Friday, April 8, 2016

Esli Lyle Sutton (1875-1945)

From the Staten Island Leader, October 31, 1924.

   A "lawyer of criminal and corporate reputation", as well as a candidate for the U.S. House of Representatives from New York, Richmond County resident Esli Lyle Sutton had previously been a two-time candidate for Richmond County District Attorney. Born in Minneapolis, Minnesota on October 16, 1875, Esli L. Sutton was the son of Charles Albert and Martha Wirt Sutton.  He was a graduate of the University of Minnesota in the class of 1897 and married in Wisconsin in June of that year to Leilah Pearl Gowdy (1880-1965). The couple would later have two daughters, Ila Neva (born 1899) and Janice Lyle (born 1901).
  Esli Sutton began the practice of law in St. Paul, Minnesota, and in 1904 was recorded as being a resident of Minot in that state. Further information relates that he was also retained as an attorney for the Great Northern Railway. By 1915 Sutton had relocated to New York City and during World War I served as a Major of Infantry. Following that war's conclusion he continued in the practice of law and for a time was head of the Admiralty Law Department of the U.S. Shipping Board in New York City.
   In the early 1920s, Esli Sutton began service as Assistant U.S. Attorney for the Southern District of New York. In late 1924 Sutton announced that he would be seeking the Republican nomination for District Attorney for Richmond County, New York. Running against Democrat Albert Cole Fach (1882-1972), Sutton was touted by the Staten Island Leader as being a strong presence in local civic affairs, as well as having"a host of friends throughout the Borough." 
  On election day 1924, it was Fachs who triumphed at the polls, besting Sutton by a vote of 22, 436 to 13,060. In the year following that loss, Sutton was again a candidate for District Attorney. As the Staten Island Leader reported in its October 9, 1925 edition, Sutton would be making "automobile tours to all corners of the island", as well as speaking tours with other Republican candidates running that year. In November Sutton was dealt another loss to Albert Fach, who would continue to serve as District Attorney until 1931.

From the Staten Island Leader.

   With two unsuccessful candidacies behind him, Esli Sutton set his sights on higher office in 1926, announcing his candidacy for the U.S. House of Representatives from New York's 11th Congressional district.
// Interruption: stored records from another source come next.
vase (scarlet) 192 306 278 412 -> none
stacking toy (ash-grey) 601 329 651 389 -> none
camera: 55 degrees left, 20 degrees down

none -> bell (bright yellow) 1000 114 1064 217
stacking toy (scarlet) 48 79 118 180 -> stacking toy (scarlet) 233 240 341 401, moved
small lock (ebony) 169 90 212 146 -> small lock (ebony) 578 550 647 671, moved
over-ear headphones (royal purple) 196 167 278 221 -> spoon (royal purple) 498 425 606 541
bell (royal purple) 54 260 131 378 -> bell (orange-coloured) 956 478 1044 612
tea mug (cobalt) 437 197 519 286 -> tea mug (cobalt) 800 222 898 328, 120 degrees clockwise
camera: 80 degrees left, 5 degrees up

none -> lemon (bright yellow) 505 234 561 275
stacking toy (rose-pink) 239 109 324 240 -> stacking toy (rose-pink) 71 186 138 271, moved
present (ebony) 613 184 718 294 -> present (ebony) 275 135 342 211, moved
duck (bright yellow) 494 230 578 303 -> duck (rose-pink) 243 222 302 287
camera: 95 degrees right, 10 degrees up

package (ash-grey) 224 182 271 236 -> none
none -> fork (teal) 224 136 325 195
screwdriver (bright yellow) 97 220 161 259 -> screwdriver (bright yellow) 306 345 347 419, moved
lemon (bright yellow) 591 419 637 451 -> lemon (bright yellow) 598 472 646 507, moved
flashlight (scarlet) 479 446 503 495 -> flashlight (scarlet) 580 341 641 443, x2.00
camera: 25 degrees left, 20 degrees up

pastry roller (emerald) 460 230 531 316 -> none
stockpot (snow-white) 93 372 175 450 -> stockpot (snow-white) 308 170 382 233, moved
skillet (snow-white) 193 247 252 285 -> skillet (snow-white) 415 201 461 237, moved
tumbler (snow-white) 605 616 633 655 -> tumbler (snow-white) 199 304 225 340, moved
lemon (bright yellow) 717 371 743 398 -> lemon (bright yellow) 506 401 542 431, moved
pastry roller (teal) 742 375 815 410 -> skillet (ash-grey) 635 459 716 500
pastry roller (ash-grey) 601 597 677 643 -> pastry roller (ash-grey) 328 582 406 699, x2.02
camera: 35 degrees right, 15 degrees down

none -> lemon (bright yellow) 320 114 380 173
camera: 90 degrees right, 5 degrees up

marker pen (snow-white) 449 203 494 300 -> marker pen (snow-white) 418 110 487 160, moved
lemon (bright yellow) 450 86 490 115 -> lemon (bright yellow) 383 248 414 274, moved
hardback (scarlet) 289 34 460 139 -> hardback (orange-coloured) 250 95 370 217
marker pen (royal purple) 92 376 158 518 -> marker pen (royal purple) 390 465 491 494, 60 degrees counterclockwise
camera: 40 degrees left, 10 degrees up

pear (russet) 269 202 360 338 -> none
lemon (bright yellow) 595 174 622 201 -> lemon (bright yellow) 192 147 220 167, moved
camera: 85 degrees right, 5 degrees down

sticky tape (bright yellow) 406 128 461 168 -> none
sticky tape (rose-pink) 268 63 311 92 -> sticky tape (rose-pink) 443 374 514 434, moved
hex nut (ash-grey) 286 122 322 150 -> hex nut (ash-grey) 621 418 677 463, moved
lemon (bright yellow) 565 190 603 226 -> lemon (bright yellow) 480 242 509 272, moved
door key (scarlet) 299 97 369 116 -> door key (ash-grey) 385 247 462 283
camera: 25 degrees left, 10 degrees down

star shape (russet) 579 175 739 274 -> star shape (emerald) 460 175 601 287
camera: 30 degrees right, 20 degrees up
Sutton's opponent that year was another oddly named man, two-term incumbent Anning Smith Prall (1870-1937), a former New York City Commissioner of Taxes and Assessment. When the votes were tallied on November 2, 1926, it was Anning S. Prall who coasted to a third term in Congress, besting Sutton by a wide margin, 34, 265 votes to 12, 929.
   Following his loss for Congress Sutton returned to practicing law and sometime later moved to Bergen County, New Jersey. In 1942 he authored and edited a history of the family entitled "Genealogical Notes of the Sutton Family of New Jersey". Three years following the publication of that work Esli Lyle Sutton died in Englewood on April 17, 1945. A burial location for Sutton and his family remains unknown at this time.